The next day it is after breakfast, and I’m
enjoying a few minutes of quiet time before the day’s lectures begin. Manuel, comes and sits next to me as I am
enjoying the morning sun. It will be the
only time I am fully warm that morning.
He was with us on yesterday’s Community Visit, and wanted to know how I
had enjoyed the Coca leaves. The
evangelical community, I have learned since learned, is opposed to their use,
but then we’ve been drinking gallons of coca leaf hot tea since we got here, to
help with the altitude sickness.
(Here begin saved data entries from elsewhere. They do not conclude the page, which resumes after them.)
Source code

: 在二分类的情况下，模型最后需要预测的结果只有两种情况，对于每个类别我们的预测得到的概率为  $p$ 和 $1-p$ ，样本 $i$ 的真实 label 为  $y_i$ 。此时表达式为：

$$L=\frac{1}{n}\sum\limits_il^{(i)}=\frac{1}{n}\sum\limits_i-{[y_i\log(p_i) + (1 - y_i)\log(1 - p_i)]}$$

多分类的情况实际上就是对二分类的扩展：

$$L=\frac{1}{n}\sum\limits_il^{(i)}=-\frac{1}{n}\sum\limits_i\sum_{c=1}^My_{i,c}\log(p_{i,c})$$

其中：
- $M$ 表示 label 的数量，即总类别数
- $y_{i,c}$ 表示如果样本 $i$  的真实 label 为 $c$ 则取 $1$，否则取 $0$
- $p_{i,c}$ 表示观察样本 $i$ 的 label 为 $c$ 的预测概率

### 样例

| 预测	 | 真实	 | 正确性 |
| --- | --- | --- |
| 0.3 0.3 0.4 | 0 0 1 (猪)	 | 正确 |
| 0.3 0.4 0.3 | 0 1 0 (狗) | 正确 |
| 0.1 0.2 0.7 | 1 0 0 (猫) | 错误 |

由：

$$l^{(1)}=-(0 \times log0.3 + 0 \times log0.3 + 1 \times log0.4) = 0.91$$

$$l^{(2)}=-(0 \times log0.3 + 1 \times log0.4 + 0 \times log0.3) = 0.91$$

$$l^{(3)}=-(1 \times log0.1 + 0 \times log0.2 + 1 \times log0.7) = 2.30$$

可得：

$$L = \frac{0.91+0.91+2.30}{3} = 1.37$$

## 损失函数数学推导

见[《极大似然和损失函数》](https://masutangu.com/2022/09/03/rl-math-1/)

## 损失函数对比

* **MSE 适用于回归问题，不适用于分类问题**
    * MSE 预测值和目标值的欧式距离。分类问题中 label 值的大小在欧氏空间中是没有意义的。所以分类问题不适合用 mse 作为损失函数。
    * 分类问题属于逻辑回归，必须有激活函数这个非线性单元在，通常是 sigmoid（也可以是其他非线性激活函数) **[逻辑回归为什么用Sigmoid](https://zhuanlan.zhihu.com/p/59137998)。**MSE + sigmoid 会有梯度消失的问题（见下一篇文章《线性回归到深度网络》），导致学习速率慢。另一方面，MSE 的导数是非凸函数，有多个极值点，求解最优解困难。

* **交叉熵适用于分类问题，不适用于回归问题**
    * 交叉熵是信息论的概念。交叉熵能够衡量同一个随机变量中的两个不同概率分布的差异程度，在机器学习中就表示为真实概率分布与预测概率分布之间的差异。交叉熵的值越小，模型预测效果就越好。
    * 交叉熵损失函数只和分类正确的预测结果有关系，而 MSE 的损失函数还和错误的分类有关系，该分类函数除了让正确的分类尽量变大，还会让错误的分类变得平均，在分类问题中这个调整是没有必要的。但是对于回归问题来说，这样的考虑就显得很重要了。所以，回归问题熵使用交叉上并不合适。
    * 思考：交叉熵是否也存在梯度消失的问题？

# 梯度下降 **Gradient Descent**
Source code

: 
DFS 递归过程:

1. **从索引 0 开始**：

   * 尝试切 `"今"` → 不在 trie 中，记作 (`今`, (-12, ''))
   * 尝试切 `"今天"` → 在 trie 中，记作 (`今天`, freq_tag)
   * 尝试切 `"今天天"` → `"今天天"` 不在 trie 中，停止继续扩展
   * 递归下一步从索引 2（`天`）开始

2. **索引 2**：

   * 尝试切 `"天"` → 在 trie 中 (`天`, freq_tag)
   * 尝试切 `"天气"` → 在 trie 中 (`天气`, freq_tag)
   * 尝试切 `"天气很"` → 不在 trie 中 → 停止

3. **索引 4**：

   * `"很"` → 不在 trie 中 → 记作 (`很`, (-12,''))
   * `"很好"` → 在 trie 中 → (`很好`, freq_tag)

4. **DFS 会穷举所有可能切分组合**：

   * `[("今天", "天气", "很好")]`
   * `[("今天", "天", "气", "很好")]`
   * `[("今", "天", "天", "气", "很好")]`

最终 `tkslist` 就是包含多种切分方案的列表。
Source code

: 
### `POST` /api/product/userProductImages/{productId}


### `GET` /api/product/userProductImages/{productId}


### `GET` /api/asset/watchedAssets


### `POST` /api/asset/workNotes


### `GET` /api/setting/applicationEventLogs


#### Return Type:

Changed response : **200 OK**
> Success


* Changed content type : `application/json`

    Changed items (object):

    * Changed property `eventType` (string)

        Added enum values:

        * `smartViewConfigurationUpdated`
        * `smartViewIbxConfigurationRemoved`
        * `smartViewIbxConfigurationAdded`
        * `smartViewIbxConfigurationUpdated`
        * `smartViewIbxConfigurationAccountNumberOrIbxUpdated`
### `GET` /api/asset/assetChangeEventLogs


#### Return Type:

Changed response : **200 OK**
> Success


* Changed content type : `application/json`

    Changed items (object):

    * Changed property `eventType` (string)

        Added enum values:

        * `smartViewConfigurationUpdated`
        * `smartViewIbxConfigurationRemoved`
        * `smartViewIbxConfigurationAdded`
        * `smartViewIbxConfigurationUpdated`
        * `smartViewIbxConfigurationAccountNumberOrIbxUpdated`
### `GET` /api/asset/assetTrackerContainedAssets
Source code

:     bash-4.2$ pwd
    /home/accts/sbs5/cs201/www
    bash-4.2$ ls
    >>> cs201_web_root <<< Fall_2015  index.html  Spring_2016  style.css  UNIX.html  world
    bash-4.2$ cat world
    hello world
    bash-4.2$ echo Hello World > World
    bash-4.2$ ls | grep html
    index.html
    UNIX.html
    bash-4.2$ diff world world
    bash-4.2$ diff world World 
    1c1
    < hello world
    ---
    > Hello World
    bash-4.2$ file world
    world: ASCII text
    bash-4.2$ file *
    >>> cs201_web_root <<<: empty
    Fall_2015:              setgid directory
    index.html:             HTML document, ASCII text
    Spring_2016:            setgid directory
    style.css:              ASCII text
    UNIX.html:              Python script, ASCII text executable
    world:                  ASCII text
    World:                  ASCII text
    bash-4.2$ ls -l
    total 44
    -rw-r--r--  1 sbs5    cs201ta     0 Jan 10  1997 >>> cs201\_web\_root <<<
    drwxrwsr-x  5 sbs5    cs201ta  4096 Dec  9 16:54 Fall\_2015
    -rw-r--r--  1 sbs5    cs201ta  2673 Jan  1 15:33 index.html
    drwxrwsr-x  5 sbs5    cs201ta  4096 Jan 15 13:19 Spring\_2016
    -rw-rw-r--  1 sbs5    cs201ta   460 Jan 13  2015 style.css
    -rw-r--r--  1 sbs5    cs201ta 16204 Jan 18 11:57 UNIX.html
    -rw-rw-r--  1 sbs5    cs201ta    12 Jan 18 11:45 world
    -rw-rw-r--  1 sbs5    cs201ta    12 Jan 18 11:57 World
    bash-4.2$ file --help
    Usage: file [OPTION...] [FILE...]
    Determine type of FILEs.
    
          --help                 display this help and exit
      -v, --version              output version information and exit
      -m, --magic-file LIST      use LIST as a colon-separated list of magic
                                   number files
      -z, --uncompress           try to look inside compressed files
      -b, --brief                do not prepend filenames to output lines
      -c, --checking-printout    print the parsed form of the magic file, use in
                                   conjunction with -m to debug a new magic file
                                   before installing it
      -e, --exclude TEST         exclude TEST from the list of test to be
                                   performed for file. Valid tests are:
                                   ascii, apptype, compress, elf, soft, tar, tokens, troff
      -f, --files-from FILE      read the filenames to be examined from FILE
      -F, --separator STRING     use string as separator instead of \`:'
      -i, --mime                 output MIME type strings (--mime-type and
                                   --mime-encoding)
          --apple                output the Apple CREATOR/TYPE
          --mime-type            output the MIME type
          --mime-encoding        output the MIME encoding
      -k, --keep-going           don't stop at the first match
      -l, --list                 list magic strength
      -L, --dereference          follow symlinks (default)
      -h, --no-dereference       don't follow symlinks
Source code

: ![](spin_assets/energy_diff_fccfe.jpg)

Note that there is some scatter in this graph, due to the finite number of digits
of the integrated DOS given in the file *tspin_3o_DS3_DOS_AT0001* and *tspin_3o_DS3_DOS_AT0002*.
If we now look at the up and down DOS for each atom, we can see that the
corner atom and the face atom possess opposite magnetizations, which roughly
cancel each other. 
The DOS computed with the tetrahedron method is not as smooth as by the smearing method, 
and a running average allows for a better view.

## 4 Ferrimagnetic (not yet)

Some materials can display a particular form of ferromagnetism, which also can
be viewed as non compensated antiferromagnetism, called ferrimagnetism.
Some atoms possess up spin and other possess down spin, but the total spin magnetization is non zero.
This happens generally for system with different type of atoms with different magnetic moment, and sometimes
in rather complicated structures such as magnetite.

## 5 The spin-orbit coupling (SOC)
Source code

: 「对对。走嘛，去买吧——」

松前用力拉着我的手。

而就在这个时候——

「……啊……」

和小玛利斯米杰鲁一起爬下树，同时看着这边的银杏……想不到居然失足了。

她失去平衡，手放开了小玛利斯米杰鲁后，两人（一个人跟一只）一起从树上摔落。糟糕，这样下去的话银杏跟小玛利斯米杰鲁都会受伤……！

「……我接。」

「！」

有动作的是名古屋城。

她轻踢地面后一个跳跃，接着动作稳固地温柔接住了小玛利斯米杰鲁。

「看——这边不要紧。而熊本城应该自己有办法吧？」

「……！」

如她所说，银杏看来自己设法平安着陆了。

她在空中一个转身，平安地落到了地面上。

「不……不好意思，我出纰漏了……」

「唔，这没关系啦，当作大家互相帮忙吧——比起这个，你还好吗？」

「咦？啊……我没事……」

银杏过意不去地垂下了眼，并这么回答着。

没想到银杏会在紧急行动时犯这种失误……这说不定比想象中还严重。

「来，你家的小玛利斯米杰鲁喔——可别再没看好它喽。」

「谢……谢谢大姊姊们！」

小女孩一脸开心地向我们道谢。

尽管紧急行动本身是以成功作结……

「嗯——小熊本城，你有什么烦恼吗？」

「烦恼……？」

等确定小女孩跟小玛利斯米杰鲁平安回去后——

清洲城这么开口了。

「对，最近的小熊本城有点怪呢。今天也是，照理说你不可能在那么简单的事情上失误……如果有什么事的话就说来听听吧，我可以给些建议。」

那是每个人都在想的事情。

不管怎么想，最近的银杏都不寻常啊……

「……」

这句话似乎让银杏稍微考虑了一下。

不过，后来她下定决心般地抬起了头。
Manuel and I working without an interpreter,
so there are lots of laughs, hand motions, and como?. Eventually it the conversation is reduced to
Coca
primera? (was this the first time you tried chewing coca?)
Si!
(yes)
le
gusto? (did you like it?)
Ok
(it was ok)
Otra
vez? (will you try it again?)
No (no)
Soledad
uno (this will be my only time)
And the Peruvians laughed, I’m thinking because they
are happy I’ve tried something of their culture, or it could have been Soledad uno, which I later learn means the lonely one.